وَأَلَّفَ بَيْنَ قُلُوبِهِمْ لَوْ أَنفَقْتَ مَا فِي الأَرْضِ جَمِيعاً مَّا أَلَّفَتْ بَيْنَ قُلُوبِهِمْ وَلَكِنَّ اللّهَ أَلَّفَ بَيْنَهُمْ إِنَّهُ عَزِيزٌ حَكِيمٌ
Resim---Ve ellefe beyne kulûbihim, lev enfakte mâ fî’l- ardı cemîan mâ ellefte beyne kulûbihim ve lâkinnallâhe ellefe beynehum, innehu azîzun hakîm (hakîmun).: Ve onların kalblerini uzlaştırdı. Sen, yeryüzündekilerin tümünü harcasaydın bile, onların kalblerini uzlaştıramazdın. Ama ALLAH, aralarını bulup onları uzlaştırdı. Çünkü O, üstün ve güçlü olandır, hüküm ve hikmet sahibidir.(Enfâl 8/63)

Âyetlerinde ALLAHu zü’L-CeLÂL, onların arasına ülfeti verdi yine, kalblerinizin arasına ülfeti verdi de onun ni’meti sayesinde kardeş oluverdiniz..
Kardeş olmanıza sebep bu ülfetten dolayıydı.. Öyle ki, bir babanın üç beş çocuğu var, bir kısmı aralarında MuhaMMedî ülfeti buldular ve bazı insanlarla beraber bir tesbih gibi dizilip ülfet içinde birleştiler.. Diğerleri ne şekilde kaldıysa onlar da o şekilde helâk olup gittiler..
Yâni o kadar önemli bir şey ülfet ve iki kere tekrar edilmekte biliyorsunuz..
Li iylafi kurayşin.. Kureyş'in ülfeti için, kış ve yaz rıhleleri için.. Rahle üzerinde Kur'ÂN-ı Kerîm okunan küçük sehpalara da denir.. Çünkü ni’met taşıyıcıdır, kitabın üzerinde okunduğu şeydir..
Onların da hayatları o seyahatlerin üzerinde okunuyor.. ticaret olmadığı zaman hayatları duruyor.. Çünkü burada kış ve yaz seferleri bizim hayatımızdaki olumlu olumsuz zaman dilimlerindeki dengeyi kurma bakımından da önemli bir yer tutar..
Şu Beyt’in Rabbine ibâdet etsinler.. Felya'büdu hemen ibâdet etsinler Rabbe haz e’l-beyt.. RaBBe ibâdet etsinler ve şu beytin.. Hazâ, Arapçada insanın görerek söylediği bir şeye denir.. Haulai, uzaktaki bir şeye söylenir yâni görünmeyen bir şeydeki.. hazihi ise hemen elinizle uzanırsanız dokunacak kadar yakında olmanız gerekir.. Şu beytin RaBBine..
Ve burada büyüklerimizde tefsirlerde çok çeşitli şeyler vermişlerdi ve demişlerdir..
Haulai olan beyt, Kâbe’deki beyttir.. Hazihi’l- beyt ise Şah damarından da yakın olan RaBBısını taşıyan insanın kendisi gibi gözükmektedir..
Yâni o da doğrudur Kâbe’deki de evet Kâbe de ama buradaki doğru değil midir?.Evet bu da doğrudur oradaki ALLAHın evi de, buradaki ALLAHın evi değil mi?

→ Görev 1:
Okuma parçasına göre Arapçada "Hazâ" kelimesi ne tür bir şey için kullanılır?
→ Görev 2:
Okuma parçasında "Onların da hayatları" ile başlayıp "Şu beytin RaBBine.." ifadesine kadar süren bölümü hiçbir değişiklik yapmadan aktarın.

→ Sağlanan Veri:
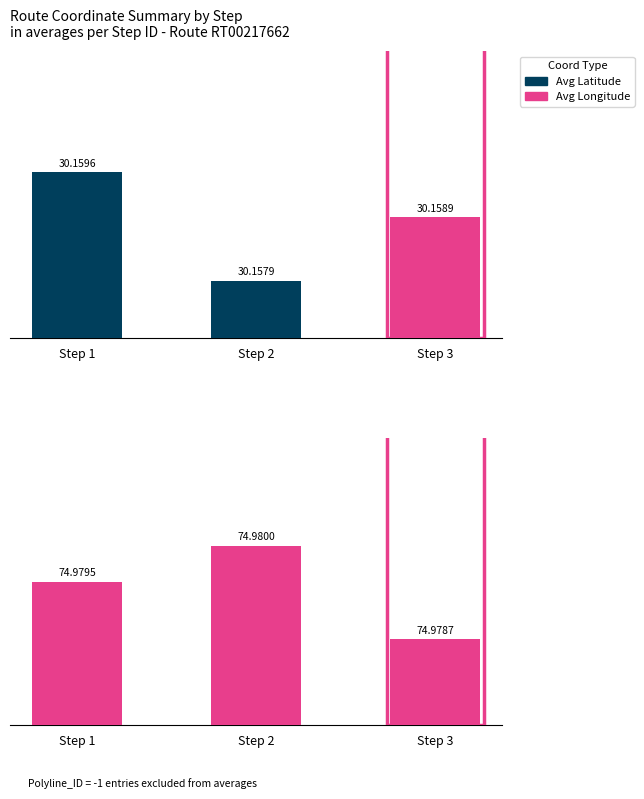

What is the sum of the Avg Latitude values at Step 3 and Step 1?

60.3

→ Yanıt 1:
İnsanın görerek söylediği bir şey için kullanılır.

→ Yanıt 2:
Onların da hayatları o seyahatlerin üzerinde okunuyor.. ticaret olmadığı zaman hayatları duruyor.. Çünkü burada kış ve yaz seferleri bizim hayatımızdaki olumlu olumsuz zaman dilimlerindeki dengeyi kurma bakımından da önemli bir yer tutar..
Şu Beyt’in Rabbine ibâdet etsinler.. Felya'büdu hemen ibâdet etsinler Rabbe haz e’l-beyt.. RaBBe ibâdet etsinler ve şu beytin.. Hazâ, Arapçada insanın görerek söylediği bir şeye denir.. Haulai, uzaktaki bir şeye söylenir yâni görünmeyen bir şeydeki.. hazihi ise hemen elinizle uzanırsanız dokunacak kadar yakında olmanız gerekir.. Şu beytin RaBBine..